Overlooked in all the handwringing is a rise in the willingness of some consumers (true fans) to move up the pyramid and engage in limited works. Is this enough to replace the money that's not being spent on mass? Of course not. But no one said it was fair.

By head count, just about everyone who works in the media industry is in the business of formalizing, reproducing, distributing, marketing and selling copies of the original creative work to the masses. The creators aren't going to go away--they have no choice but to create. The infrastructure around monetizing work that used to have a marginal cost but no longer does is in for a radical shift, though.

Media projects of the future will be cheaper to build, faster to market, less staffed with expensive marketers and more focused on creating free media that earns enough attention to pay for itself with limited patronage.

Didn't get the joke

The secret of good reviews and positive word of mouth is simple: if people get the joke, feel like insiders, finish the book, grow, learn, and are part of what you make, you win.

If they don't, if your product or service makes them feel dumb or poor or excluded, they won't talk about you the same way.

You don't need everyone to talk about you.
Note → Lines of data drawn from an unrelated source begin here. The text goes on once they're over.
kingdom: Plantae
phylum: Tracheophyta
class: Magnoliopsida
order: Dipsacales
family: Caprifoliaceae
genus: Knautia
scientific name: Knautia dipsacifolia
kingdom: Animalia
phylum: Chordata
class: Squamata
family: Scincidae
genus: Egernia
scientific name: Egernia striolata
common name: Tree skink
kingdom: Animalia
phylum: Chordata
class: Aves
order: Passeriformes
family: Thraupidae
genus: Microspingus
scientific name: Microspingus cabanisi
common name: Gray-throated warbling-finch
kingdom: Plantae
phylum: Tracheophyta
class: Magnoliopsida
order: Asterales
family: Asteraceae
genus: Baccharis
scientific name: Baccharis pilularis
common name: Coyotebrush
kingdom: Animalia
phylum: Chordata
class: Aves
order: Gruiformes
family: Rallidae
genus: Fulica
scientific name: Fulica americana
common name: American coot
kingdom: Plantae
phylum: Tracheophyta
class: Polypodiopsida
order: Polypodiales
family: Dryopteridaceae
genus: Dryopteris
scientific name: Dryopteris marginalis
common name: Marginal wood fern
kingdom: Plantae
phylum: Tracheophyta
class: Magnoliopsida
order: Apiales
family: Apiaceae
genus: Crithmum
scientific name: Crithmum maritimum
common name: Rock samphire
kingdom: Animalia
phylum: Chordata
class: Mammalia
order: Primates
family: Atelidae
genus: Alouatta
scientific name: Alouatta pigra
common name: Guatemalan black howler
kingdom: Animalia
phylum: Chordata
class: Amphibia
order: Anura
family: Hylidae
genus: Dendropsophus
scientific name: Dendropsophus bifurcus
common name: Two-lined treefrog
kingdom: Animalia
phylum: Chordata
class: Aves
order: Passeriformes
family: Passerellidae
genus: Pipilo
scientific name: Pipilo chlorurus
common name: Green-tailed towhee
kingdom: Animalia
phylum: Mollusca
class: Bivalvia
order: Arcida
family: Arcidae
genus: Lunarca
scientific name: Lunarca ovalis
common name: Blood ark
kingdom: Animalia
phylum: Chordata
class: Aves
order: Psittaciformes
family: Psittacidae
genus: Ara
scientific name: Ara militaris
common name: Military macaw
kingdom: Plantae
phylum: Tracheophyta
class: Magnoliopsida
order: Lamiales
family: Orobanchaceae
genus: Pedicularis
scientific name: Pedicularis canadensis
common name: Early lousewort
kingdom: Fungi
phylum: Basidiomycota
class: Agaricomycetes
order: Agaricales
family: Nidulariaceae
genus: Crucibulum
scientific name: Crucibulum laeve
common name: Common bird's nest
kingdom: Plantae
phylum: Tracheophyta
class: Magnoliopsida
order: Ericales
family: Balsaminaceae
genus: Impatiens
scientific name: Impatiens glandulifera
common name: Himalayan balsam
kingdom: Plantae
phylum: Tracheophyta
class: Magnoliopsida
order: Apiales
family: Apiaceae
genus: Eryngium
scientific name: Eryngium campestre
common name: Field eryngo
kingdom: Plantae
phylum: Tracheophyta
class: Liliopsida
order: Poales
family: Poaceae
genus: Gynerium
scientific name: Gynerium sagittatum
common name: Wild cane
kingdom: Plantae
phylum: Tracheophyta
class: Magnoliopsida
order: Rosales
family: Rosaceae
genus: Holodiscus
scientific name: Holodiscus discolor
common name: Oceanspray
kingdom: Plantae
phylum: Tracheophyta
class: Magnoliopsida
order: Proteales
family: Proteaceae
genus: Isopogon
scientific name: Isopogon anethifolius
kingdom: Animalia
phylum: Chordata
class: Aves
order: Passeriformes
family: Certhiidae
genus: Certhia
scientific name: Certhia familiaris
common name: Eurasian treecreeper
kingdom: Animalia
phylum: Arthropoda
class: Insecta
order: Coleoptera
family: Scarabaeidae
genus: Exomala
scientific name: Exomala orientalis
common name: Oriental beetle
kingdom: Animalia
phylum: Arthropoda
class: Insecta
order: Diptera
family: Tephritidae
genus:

But obsessing about making a target group feel smart and successful is a great way to make those conversations happen.

The flip side: if someone outside of the target group doesn't get the joke, don't worry. That's not why you made your art in the first place.

Four stages of the game

  • You don't even realize there's a game. (And any contest, market, project or engagement is at some level a game).
  • You start getting involved and it feels like a matter of life or death. Every slight cuts deeply, every win feels permanent. "This is the most important meeting of my life..."
  • You realize that it's a game and you play it with strategy. There's enough remove for you to realize that winning is important but that continuing to play is more important than that. And playing well is most important.
  • You get bored with the game, because you've seen it before. Sometimes people at this stage quit, other times they sabotage their work merely to make the game feel the way it used to.
  • And then a new, different game begins.